This morning, the attention of Wall Street is on the business beat, with a trio of important reports on the economy in focus. At 8:30 A.M. (EDT), the Commerce Department reported that retail sales for the month of February increased 0.6%, which was a nice rebound from the revised 1.1% decline witnessed in the previous month, but it still fell short of expectations. The U.S. consumer has been showing signs of spending fatigue, perhaps worried about escalating credit card debt and shrinking savings accounts. This situation will be closely monitored by the Federal Reserve, as it considers when to begin loosening the monetary reins later this year.

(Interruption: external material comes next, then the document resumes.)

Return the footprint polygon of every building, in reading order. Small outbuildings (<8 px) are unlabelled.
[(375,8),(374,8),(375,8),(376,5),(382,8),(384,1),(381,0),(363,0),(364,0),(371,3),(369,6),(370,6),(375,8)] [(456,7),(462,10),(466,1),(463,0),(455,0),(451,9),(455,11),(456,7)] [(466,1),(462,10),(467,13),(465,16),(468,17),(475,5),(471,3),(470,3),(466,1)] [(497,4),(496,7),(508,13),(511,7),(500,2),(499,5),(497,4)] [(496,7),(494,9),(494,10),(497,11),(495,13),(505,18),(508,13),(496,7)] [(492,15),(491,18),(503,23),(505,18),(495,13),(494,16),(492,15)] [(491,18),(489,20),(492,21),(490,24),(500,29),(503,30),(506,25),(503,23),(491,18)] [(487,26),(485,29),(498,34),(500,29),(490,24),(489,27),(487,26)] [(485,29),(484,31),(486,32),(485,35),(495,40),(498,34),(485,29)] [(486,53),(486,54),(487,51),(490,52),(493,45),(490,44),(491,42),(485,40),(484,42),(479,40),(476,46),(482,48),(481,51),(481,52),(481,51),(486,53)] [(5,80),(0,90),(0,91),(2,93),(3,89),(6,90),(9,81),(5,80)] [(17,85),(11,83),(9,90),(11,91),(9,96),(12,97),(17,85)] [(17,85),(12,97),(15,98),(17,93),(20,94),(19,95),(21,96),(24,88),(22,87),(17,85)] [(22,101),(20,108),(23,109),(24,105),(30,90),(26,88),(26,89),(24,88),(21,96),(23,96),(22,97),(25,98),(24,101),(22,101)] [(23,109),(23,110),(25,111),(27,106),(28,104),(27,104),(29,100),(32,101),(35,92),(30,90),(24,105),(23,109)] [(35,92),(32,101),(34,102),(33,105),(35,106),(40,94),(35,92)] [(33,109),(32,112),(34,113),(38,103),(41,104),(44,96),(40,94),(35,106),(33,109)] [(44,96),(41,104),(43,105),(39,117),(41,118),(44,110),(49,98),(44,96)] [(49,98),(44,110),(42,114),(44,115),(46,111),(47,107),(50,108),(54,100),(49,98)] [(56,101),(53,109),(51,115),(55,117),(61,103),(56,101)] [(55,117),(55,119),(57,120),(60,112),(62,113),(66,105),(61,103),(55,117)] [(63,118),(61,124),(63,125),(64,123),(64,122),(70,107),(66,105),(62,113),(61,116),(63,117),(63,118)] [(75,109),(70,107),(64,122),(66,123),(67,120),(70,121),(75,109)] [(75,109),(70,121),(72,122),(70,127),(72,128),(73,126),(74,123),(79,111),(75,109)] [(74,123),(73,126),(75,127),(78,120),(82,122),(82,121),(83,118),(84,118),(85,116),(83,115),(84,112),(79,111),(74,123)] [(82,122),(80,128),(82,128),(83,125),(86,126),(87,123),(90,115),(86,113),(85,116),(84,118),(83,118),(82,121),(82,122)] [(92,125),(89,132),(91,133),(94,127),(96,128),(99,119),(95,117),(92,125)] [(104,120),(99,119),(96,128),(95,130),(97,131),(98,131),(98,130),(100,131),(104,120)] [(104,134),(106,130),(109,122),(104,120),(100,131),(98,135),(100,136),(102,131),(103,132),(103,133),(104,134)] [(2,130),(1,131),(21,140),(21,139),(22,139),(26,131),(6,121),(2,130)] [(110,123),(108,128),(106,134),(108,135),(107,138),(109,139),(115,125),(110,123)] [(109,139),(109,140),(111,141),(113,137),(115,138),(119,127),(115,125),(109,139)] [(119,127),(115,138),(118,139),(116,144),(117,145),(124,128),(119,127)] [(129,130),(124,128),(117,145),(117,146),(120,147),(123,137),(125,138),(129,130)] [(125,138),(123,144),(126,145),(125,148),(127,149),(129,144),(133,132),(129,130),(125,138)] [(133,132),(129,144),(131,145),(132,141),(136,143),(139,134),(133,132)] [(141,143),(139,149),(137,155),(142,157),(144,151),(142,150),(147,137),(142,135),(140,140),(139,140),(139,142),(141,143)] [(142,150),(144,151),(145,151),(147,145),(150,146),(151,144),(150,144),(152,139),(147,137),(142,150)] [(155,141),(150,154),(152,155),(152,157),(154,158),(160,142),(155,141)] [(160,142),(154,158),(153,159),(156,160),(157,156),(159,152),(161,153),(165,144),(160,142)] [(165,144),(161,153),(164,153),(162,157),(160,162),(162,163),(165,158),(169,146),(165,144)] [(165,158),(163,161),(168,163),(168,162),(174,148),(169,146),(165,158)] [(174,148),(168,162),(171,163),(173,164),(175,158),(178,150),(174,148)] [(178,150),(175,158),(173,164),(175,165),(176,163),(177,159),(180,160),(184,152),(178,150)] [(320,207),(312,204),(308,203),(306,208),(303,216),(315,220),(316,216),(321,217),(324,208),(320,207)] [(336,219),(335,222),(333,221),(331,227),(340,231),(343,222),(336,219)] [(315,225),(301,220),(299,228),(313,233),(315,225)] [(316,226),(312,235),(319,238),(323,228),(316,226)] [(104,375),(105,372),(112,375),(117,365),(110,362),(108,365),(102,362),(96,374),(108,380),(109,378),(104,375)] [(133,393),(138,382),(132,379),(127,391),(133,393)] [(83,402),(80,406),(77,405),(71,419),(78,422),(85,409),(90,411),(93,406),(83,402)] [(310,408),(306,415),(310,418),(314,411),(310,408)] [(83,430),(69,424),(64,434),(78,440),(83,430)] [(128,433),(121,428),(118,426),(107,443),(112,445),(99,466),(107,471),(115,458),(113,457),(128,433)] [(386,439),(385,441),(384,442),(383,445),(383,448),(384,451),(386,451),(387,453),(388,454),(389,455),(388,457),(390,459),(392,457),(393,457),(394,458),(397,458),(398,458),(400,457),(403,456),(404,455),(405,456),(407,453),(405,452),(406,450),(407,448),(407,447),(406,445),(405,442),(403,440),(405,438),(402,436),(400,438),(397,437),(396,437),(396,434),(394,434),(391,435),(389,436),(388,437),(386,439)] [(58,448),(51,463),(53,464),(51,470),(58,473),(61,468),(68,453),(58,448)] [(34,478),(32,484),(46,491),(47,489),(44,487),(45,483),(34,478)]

There also was more news on inflation today, as the Department of Labor released its latest readings on producer (wholesale) prices. From the Fed’s perspective, the February Producer Price Index (PPI) was much hotter than expected, and follows the department’s companion report earlier this week showing increases in consumer prices. Specifically, the PPI and the core PPI, which excludes the food and energy components, rose 0.6% and 0.3%, respectively, month to month. On a one-year basis, the PPI and core PPI rose 1.6% and 2.0%, respectively. All in all, the data showed some reacceleration in inflation at the wholesale level.
In a separate report, we learned that initial unemployment claims for the week ending March 9th totaled 209,000, which was the lowest level in weeks. Continuing claims also fell below the 1.9 million mark. The report indicates continued tightness in the labor market. None of these three reports were ideal for the Fed in its battle to tame inflation, but Treasury market yields did not move much higher on the data. Surprisingly, the equity futures, which were higher heading into the economic releases, are holding those gains as trading soon kicks off stateside.
The Federal Reserve is watching the health of the credit markets, as it contemplates when to reverse monetary policy course. Any signs of stress in the lending markets may prompt the central bank to move earlier than expected, despite stubbornly elevated prices at both the consumer and producer levels. It is worth noting that Europe's private credit funds are increasingly borrowing from banks to boost their performance, raising concerns about the wider risks posed by this interconnectedness. According to MSCI Private Capital Solutions, research showed that a record 80% of new European private credit funds borrowed from banks via “subscription lines” in 2023, funding that allows them to lend before tapping their investors for cash. This has raised concerns about potential default risks on the Continent.
So far this week, we have seen some rotation among the major equity groups. Of note, the momentum trade in the technology market has lost some steam, likely the product of some profit taking in a sector that has surged on the euphoria toward the burgeoning artificial intelligence revolution. Shares of semiconductor giant NVIDA (NVDA) have taken a breather after a notable upside move following the release of impressive quarterly results. Shares of Magnificent Seven member Tesla (TSLA) have been anything but magnificent this year, taking another leg down yesterday. A downgrade from a prominent investment bank was spurred by forecasts of disappointing first-quarter deliveries, vehicle price cuts, and pessimism around the market for the electric vehicle maker’s long-awaited next-generation offering. The movement has been into some of the more value-oriented names.
Meantime, we did get some earnings news since the close of trading yesterday afternoon. Shares of Dick’s Sporting Goods (DKS) are trading higher in pre-market action after the sporting goods retailer reported strong January-quarter and full fiscal-year results, which included record sales growth in the final quarter of fiscal 2023. Likewise, the stock of Dollar General (DG) is looking at a higher opening after the retailer forecast annual sales above the consensus expectation. The company thinks that more inflation-affected customers will turn to cheaper-priced groceries and essentials this year. Dollar General has seen more shoppers visiting its outlets to browse for lower-margin, needs-based goods, over more expensive general merchandise. Conversely, shares of Under Armour (UA) are again under selling pressure in extended hours trading after the struggling apparel maker announced a leadership change in the corporate suite. – William G. Ferguson
At the time of this article’s writing, the author did not hold positions in any of the companies mentioned.